Sonya recommended we see this as she had seen similar last time she was Udaipur. The tickets were fairly inexpensive at one-hundred rupees plus a little extra for use of camera during the performance.
The show features the different music and dance styles found in the state of Rajasthan.
The show starts with an elderly man playing a ravanahatha (a bowed string instrument local to the Rajasthan region) and a veiled women singing.
Next three girls performed the fire dance from the Bikaner region of Rajasthan. The girls would move hypnotically and trance like to the music all while balancing kerosene torches on their heads.

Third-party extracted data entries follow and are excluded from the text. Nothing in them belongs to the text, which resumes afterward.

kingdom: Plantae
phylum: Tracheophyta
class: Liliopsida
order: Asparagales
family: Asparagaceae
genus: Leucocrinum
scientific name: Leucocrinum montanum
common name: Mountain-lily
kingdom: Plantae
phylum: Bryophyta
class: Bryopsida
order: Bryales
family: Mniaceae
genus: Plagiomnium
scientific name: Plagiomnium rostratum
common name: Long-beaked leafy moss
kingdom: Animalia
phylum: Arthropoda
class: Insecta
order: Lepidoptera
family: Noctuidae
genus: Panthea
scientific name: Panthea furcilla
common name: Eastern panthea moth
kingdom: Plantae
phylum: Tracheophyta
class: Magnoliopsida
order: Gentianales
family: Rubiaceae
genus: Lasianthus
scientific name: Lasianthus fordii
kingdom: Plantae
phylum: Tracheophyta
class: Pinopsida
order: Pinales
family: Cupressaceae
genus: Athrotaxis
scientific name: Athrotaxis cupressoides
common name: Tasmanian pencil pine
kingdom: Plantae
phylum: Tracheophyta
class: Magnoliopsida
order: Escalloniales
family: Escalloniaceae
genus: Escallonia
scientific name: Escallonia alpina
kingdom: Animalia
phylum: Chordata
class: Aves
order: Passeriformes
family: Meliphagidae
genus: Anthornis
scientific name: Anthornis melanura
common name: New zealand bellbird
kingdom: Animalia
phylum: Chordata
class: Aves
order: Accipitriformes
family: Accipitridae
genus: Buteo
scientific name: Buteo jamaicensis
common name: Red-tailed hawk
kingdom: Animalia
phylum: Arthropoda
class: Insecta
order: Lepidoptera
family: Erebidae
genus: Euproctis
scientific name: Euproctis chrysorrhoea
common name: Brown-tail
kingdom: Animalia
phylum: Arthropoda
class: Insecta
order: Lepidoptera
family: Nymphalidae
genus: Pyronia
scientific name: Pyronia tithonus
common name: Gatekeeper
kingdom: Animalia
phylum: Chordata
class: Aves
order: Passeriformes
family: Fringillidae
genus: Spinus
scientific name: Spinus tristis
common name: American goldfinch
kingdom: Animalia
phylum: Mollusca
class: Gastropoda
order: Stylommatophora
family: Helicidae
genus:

Following on was the impressive Tera Tali dance, in this performance a women with thirteen Manjiras (small cymbals) all tied around her legs and arms sits on the ground. The women then strike these cymbals with other manjiras on string, it was a very visual performance.
Veiled women dances followed next for a traditional Rajasthani dance known as Ghoomar. The women gracefully danced and twirled to the traditional folk music.
Next was a comical puppet show, featuring a dancing princess, a rider and horse and a magician who could separate his head all in time to the puppeteer’s mouth whistle.
The final act was the infamous balancing pot lady. The Bhavai Dance originated from the balancing skills of the women who carried pots of water on their heads for long distances. In this dance the woman balanced a staggering ten pots on her head (though the last three were all pre-glued together).